Recent psychology, supported by even more recent discoveries in cognitive neuroscience, highlight the essential importance of early “attunement” between mother and child. It is the resonant, caring responsiveness of the mother – the reflection she gives the child of its own behavior – that causes the infant to discover itself as a self, a separate agent in the world, a “me.” This is the foundation for the child’s development of a healthy ego, a secure identity, the sense of having a meaningful place in the world. Ultimately it is the source of our capacity to have love for others. Indeed, even the project of transcending ego, if and when a person reaches that stage of maturity, begins with a healthy, cohesive self-sense.

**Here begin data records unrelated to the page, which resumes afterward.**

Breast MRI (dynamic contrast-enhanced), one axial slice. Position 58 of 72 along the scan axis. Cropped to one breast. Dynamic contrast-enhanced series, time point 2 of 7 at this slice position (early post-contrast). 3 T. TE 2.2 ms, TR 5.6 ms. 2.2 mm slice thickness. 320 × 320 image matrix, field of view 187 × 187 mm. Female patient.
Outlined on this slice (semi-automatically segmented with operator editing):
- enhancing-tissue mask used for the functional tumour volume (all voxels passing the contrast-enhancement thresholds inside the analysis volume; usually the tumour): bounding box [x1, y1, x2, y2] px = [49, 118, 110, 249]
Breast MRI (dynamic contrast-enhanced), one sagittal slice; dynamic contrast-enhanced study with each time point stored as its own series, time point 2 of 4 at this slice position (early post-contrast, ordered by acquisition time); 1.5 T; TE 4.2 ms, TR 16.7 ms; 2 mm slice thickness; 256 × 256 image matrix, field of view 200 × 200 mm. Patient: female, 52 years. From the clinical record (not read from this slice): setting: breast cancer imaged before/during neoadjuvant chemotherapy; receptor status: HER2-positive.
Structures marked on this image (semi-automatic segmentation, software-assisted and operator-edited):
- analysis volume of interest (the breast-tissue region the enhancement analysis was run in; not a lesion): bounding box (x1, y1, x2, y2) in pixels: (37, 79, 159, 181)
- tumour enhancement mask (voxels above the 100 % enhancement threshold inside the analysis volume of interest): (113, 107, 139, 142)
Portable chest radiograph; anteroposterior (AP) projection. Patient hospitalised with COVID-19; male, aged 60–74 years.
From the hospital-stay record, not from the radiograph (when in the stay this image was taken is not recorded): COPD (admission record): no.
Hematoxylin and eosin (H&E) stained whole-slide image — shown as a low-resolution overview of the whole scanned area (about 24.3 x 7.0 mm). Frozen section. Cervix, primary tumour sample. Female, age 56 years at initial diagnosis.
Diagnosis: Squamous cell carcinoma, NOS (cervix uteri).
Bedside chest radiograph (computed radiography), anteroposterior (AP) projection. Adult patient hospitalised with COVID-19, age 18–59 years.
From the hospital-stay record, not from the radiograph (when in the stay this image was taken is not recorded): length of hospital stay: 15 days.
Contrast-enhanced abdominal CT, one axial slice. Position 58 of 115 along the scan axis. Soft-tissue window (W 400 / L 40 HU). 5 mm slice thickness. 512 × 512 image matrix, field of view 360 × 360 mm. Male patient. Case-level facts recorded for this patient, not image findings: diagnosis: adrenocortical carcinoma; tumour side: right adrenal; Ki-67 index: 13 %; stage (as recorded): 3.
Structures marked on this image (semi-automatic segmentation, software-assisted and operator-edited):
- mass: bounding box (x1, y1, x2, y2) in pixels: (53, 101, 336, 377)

Developmental psychologist Daniel Siegel, a senior adviser to the Garrison Institute, believes that the practice of mindfulness involves a process of self-attunement that parallels the early process of mother-child attunement. He proposes that mindfulness practice – noticing and gently accepting whatever arises in our experience – engages the same neurological circuits in the brain as do the mother’s reflections of the infant.
This suggests that by practicing meditation we literally, in some neurological sense, become mothers to ourselves. We learn or relearn to love ourselves, and it is the warmth of this loving care and attention that allows neurotic blockages to dissolve and our personality to become more integrated and cohesive as we let go of fears about the reality of our own existence.
So this Mother’s Day let’s celebrate all of our mothers, near or far, alive or dead or in previous lives, and experience deep gratitude for their giving birth to us, to our sense of self, and furthermore to our potential for achieving the higher wisdom and compassion that flow from the realization of no-self.